I also relaxed into my role as journalist-in-residence. Used to writing and filing stories on a near daily basis, I initially thought I wasn’t getting any work done. There was no story on my desk at the end of the day. In fact, to my surprise, I wrote less during my three months at KITP than during any other similar time period in the past decade! At first I was concerned about this, but then through conversations and reflection, I realized that my time at KITP wasn’t about writing. It was about absorbing, listening, taking notes – both in ink and memories. And in this way I filled notebooks.
But my greatest surprise was how much, after a self-perceived bumpy start, I took home from my journey at KITP. Yes, I did bring home about 40 pounds of research papers, interview notes and book chapter outlines I’d amassed. But what feels most valuable and rewarding are the intangibles. When friends and colleagues ask, So how was it? I look at them, smile and say “Great! It got better and better.” I keep it to this most of the time because there’s just not time to say:
Do you know, that for the first time in my life mathematics came alive for me? I gave-up on senior high-school math, thinking I was no good. But after three months of seeing equations dance across black boards, I began to get a sense of the language. It all came home to me one night while reading a physics textbook about astrochemistry, looking at the Boltzman equation, and seeing it, really seeing it. Dude! Immersed in physics culture, I absorbed a little of how physicists think and see the world, as motion and energy. My time with the visiting astrophysicists gave me a visceral sense (that invaluable intuitive sense, apart from numbers) of the vast scale and age of the Universe. It’s a sense that grew from hearing countless astrophysicists say, “Well, give or take a kilo parsec”, about 3200 light years, as if this were a drop in the cosmic sea—which amazingly it is. And after writing about science for 15 years, I had the amazing privilege to see it anew. I saw it not as a billion dollar particle accelerator, but as an intimately human endeavor; science at its most fundamental – curiosity, the determination to understand the world, mental play with others, and the pure, joy of individual and group pursuit. But most of all, I saw that science at it’s essence holds a deep human value: we’re all able to interpret nature, to seek truth, first hand. The truth is out there and we don’t need anyone else to find it.

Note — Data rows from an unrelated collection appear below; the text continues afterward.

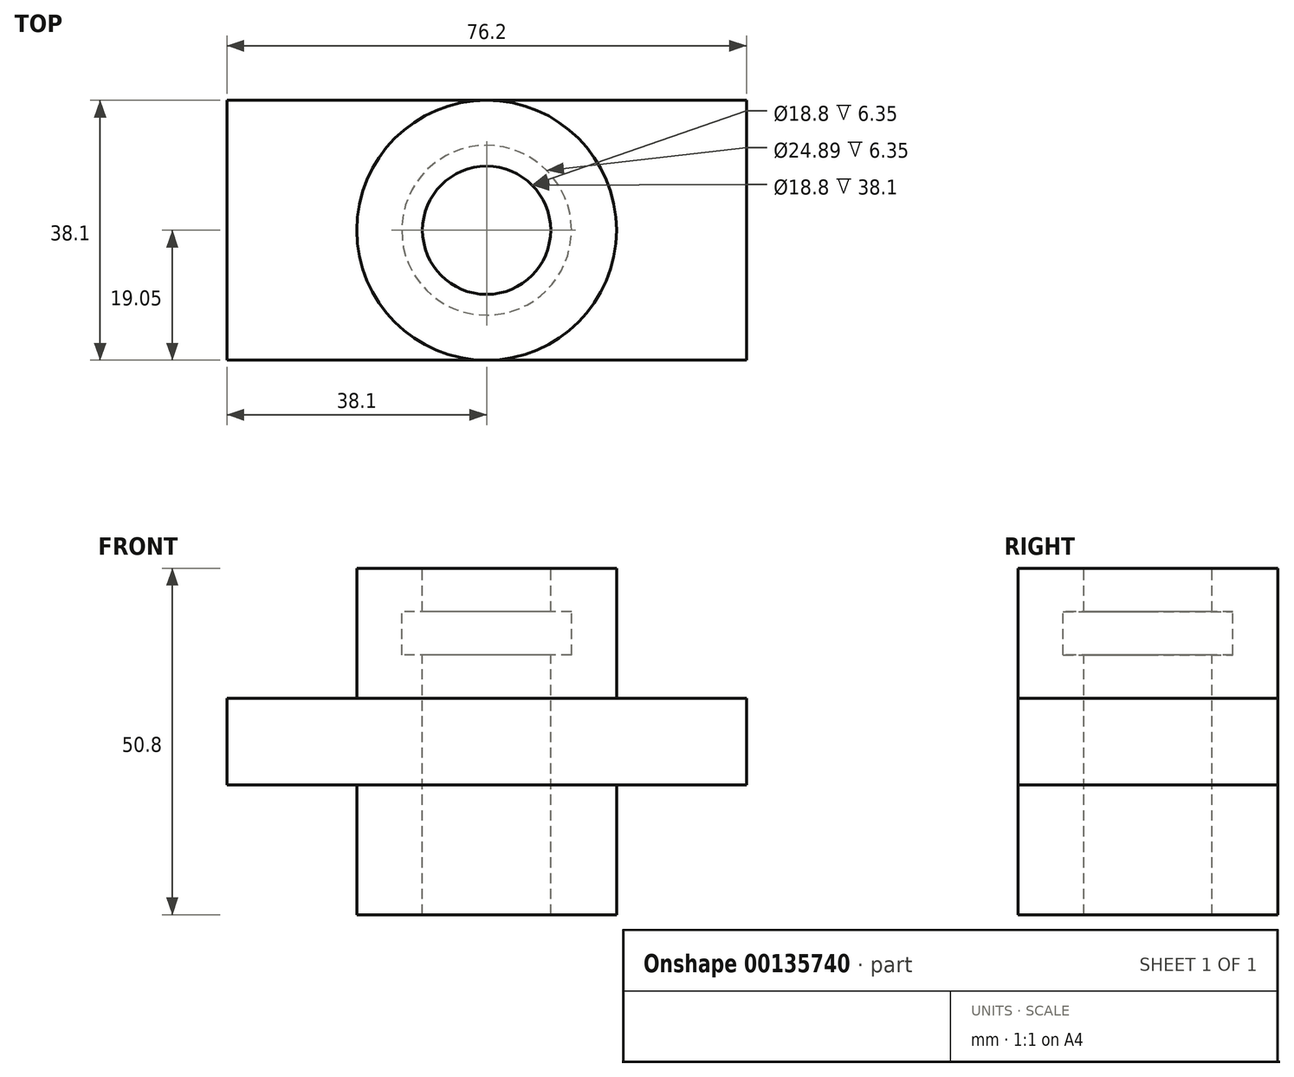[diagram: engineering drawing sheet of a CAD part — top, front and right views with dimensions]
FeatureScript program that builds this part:
annotation { "Feature Type Name" : "Feature", "Feature Type Description" : "" }
export const myFeature = defineFeature(function(context is Context, id is Id, definition is map)
    precondition{}
    {
        {
            var Q0;
            Q0=qCreatedBy(makeId("Front.planeOp"),FACE);
            var sketch = newSketch(context, id + "F0", { "sketchPlane" : qUnion([Q0])});
            skLineSegment(sketch, "E0", {"start": v(0, 0) * mm, "end": v(0, 50.8) * mm});
            skLineSegment(sketch, "E1", {"start": v(0, 50.8) * mm, "end": v(-19.05, 50.8) * mm});
            skLineSegment(sketch, "E2", {"start": v(-19.05, 50.8) * mm, "end": v(-19.05, 31.75) * mm});
            skLineSegment(sketch, "E3", {"start": v(-19.05, 31.75) * mm, "end": v(0, 31.75) * mm});
            skLineSegment(sketch, "E4", {"start": v(-19.05, 31.75) * mm, "end": v(-38.1, 31.75) * mm});
            skLineSegment(sketch, "E5", {"start": v(-38.1, 31.75) * mm, "end": v(-38.1, 19.05) * mm});
            skLineSegment(sketch, "E6", {"start": v(-38.1, 19.05) * mm, "end": v(0, 19.05) * mm});
            skLineSegment(sketch, "E7", {"start": v(-19.05, 19.05) * mm, "end": v(-19.05, 0) * mm});
            skLineSegment(sketch, "E8", {"start": v(-19.05, 0) * mm, "end": v(0, 0) * mm});
            skLineSegment(sketch, "E9", {"start": v(-12.45, 44.45) * mm, "end": v(-12.45, 38.1) * mm});
            skLineSegment(sketch, "E10", {"start": v(-12.45, 38.1) * mm, "end": v(-9.4, 38.1) * mm});
            skLineSegment(sketch, "E11", {"start": v(-9.4, 38.1) * mm, "end": v(-9.4, 0) * mm});
            skLineSegment(sketch, "E12", {"start": v(-9.4, 0) * mm, "end": v(0, 0) * mm});
            skLineSegment(sketch, "E13", {"start": v(-9.4, 44.45) * mm, "end": v(-9.4, 50.8) * mm});
            skLineSegment(sketch, "E14", {"start": v(-12.45, 44.45) * mm, "end": v(-9.4, 44.45) * mm});
            skLineSegment(sketch, "E15", {"start": v(0, 0) * mm, "end": v(0, 57.37) * mm, "construction": true});
            skSolve(sketch);
        }
        {
            var Q0;
            Q0 = qSketchRegion(id + "F0", true);
            var Q1;
            Q1=sQuery(id+"F0.wireOp",EDGE,"E0");
            revolve(context, id + "F1", {"entities" : qUnion([Q0]), "axis" : qUnion([Q1]), "revolveType" : RevolveType.FULL});
        }
        {
            var Q0;
            Q0=makeQuery(id+"F1.opRevolve","SWEPT_FACE",FACE,{"disambiguationData":[OSD([sQuery(id+"F0.wireOp",EDGE,"E4")])]});
            var sketch = newSketch(context, id + "F2", { "sketchPlane" : qUnion([Q0])});
            skLineSegment(sketch, "E16.bottom", {"start": v(38.1, 19.05) * mm, "end": v(-38.1, 19.05) * mm});
            skLineSegment(sketch, "E16.top", {"start": v(38.1, -19.05) * mm, "end": v(-38.1, -19.05) * mm});
            skLineSegment(sketch, "E16.left", {"start": v(38.1, 19.05) * mm, "end": v(38.1, -19.05) * mm});
            skLineSegment(sketch, "E16.right", {"start": v(-38.1, 19.05) * mm, "end": v(-38.1, -19.05) * mm});
            skPoint(sketch, "E16.middle", {"position": v(0, 0) * mm});
            skSolve(sketch);
        }
        {
            var Q0;
            {var subQ0=sQuery(id+"F2.wireOp",EDGE,"E16.bottom");var subQ1=sQuery(id+"F0.wireOp",EDGE,"E4");var subQ2=makeQuery(id+"F1.opRevolve","SWEPT_EDGE",EDGE,{"disambiguationData":[OSD([subQ1,sQuery(id+"F0.wireOp",EDGE,"E5")])]});var subQ3=makeQuery(id+"F2.imprint","INTERSECT",VERTEX,{"disambiguationData":[OD(0.0)],"derivedFrom":[subQ2,subQ0]});Q0=makeQuery(id+"F2.imprint","IMPRINT",FACE,{"disambiguationData":[TD([[makeQuery(id+"F2.imprint","IMPRINT",EDGE,{"disambiguationData":[TD([[subQ3,-1.0]])],"derivedFrom":subQ0}),-1.0]])]});}
            var Q1;
            {var subQ0=sQuery(id+"F2.wireOp",EDGE,"E16.top");var subQ1=sQuery(id+"F0.wireOp",EDGE,"E4");var subQ2=makeQuery(id+"F1.opRevolve","SWEPT_EDGE",EDGE,{"disambiguationData":[OSD([subQ1,sQuery(id+"F0.wireOp",EDGE,"E5")])]});var subQ3=makeQuery(id+"F2.imprint","INTERSECT",VERTEX,{"disambiguationData":[OD(0.0)],"derivedFrom":[subQ2,subQ0]});Q1=makeQuery(id+"F2.imprint","IMPRINT",FACE,{"disambiguationData":[TD([[makeQuery(id+"F2.imprint","IMPRINT",EDGE,{"disambiguationData":[TD([[subQ3,-1.0]])],"derivedFrom":subQ0}),1.0]])]});}
            extrude(context, id + "F3", {"entities" : qUnion([Q0, Q1]), "operationType" : NewBodyOperationType.REMOVE, "oppositeDirection" : true, "depth" : 25.4 * mm});
        }
        {
            var Q0;
            Q0=makeQuery(id+"F3.boolean.opBoolean","SPLIT",FACE,{"disambiguationData":[OD(0.0)],"derivedFrom":makeQuery(id+"F1.opRevolve","SWEPT_FACE",FACE,{"disambiguationData":[OSD([sQuery(id+"F0.wireOp",EDGE,"E4")])]})});
            var sketch = newSketch(context, id + "F4", { "sketchPlane" : qUnion([Q0])});
            skArc(sketch, "E17.0.0", {"start": v(-38.1, 0) * mm, "mid": v(-36.8, 9.86) * mm, "end": v(-33, 19.05) * mm});
            skLineSegment(sketch, "E17.0.1", {"start": v(-33, 19.05) * mm, "end": v(-38.1, 19.05) * mm});
            skLineSegment(sketch, "E17.0.2", {"start": v(-38.1, 19.05) * mm, "end": v(-38.1, 0) * mm});
            skLineSegment(sketch, "E18.0.0", {"start": v(-38.1, -19.05) * mm, "end": v(-33, -19.05) * mm});
            skArc(sketch, "E18.0.1", {"start": v(-33, -19.05) * mm, "mid": v(-36.8, -9.86) * mm, "end": v(-38.1, 0) * mm});
            skLineSegment(sketch, "E18.0.2", {"start": v(-38.1, 0) * mm, "end": v(-38.1, -19.05) * mm});
            skLineSegment(sketch, "E19.0.0", {"start": v(38.1, 0) * mm, "end": v(38.1, 19.05) * mm});
            skLineSegment(sketch, "E19.0.1", {"start": v(38.1, 19.05) * mm, "end": v(33, 19.05) * mm});
            skArc(sketch, "E19.0.2", {"start": v(33, 19.05) * mm, "mid": v(36.8, 9.86) * mm, "end": v(38.1, 0) * mm});
            skLineSegment(sketch, "E20.0.0", {"start": v(33, -19.05) * mm, "end": v(38.1, -19.05) * mm});
            skLineSegment(sketch, "E20.0.1", {"start": v(38.1, -19.05) * mm, "end": v(38.1, 0) * mm});
            skArc(sketch, "E20.0.2", {"start": v(38.1, 0) * mm, "mid": v(36.8, -9.86) * mm, "end": v(33, -19.05) * mm});
            skSolve(sketch);
        }
        {
            var Q0;
            Q0 = qSketchRegion(id + "F4", true);
            var Q1;
            Q1=makeQuery(id+"F3.boolean.opBoolean","SPLIT",FACE,{"disambiguationData":[OD(1.0)],"derivedFrom":makeQuery(id+"F1.opRevolve","SWEPT_FACE",FACE,{"disambiguationData":[OSD([sQuery(id+"F0.wireOp",EDGE,"E6")])]})});
            extrude(context, id + "F5", {"entities" : qUnion([Q0]), "operationType" : NewBodyOperationType.ADD, "endBound" : BoundingType.UP_TO_SURFACE, "oppositeDirection" : true, "endBoundEntityFace" : qUnion([Q1]), "depth" : 25.4 * mm});
        }
        {
            var Q0;
            Q0=qCreatedBy(makeId("Front.planeOp"),FACE);
            var sketch = newSketch(context, id + "F6", { "sketchPlane" : qUnion([Q0])});
            skLineSegment(sketch, "E21", {"start": v(-9.4, 50.8) * mm, "end": v(-9.4, 44.45) * mm});
            skLineSegment(sketch, "E22", {"start": v(-9.4, 44.45) * mm, "end": v(-12.45, 44.45) * mm});
            skLineSegment(sketch, "E23", {"start": v(-12.45, 44.45) * mm, "end": v(-12.45, 38.1) * mm});
            skLineSegment(sketch, "E24", {"start": v(-12.45, 38.1) * mm, "end": v(-9.4, 38.1) * mm});
            skLineSegment(sketch, "E25", {"start": v(-9.4, 38.1) * mm, "end": v(-9.4, 0) * mm});
            skLineSegment(sketch, "E26.0", {"start": v(19.05, 0) * mm, "end": v(-19.05, 0) * mm});
            skLineSegment(sketch, "E27.0", {"start": v(19.05, 50.8) * mm, "end": v(-19.05, 50.8) * mm});
            skLineSegment(sketch, "E28", {"start": v(0, 0) * mm, "end": v(0, 50.8) * mm});
            skLineSegment(sketch, "E29", {"start": v(0, 0) * mm, "end": v(0, 50.8) * mm, "construction": true});
            skSolve(sketch);
        }
        {
            var Q0;
            Q0 = qSketchRegion(id + "F6", true);
            var Q1;
            Q1=sQuery(id+"F6.wireOp",EDGE,"E28");
            revolve(context, id + "F7", {"operationType" : NewBodyOperationType.REMOVE, "entities" : qUnion([Q0]), "axis" : qUnion([Q1]), "revolveType" : RevolveType.FULL, "oppositeDirection" : true});
        }
    });
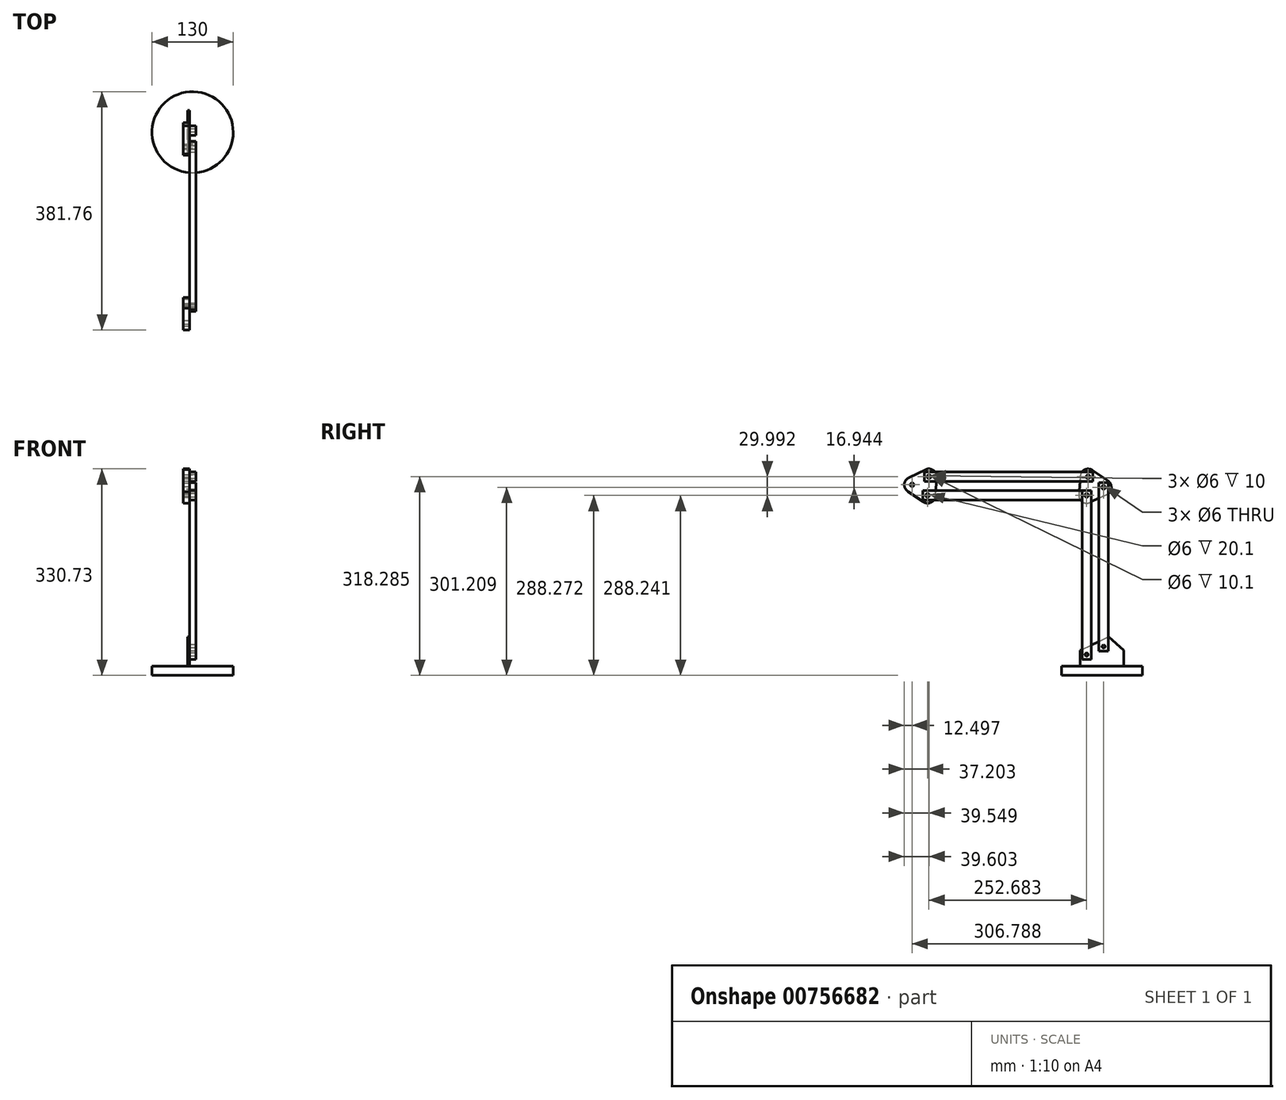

I couldn’t have predicted any of this. I think this is the beauty and visionary value of the KITP journalist-in-residence program: It’s only out of this open-ended nature that great, unexpected things can come.
I’ve returned to my home office this New Year, January 2009, with a renewed sense of purpose for which I’m deeply grateful. Two days into it I already miss the daily camaraderie and brain-feeding opportunities; the sense of expansive possibility I felt at KITP. But I carry the experience with me and if I ever need a jolt of memory I can look to the large blackboard I’ve added to my office wall.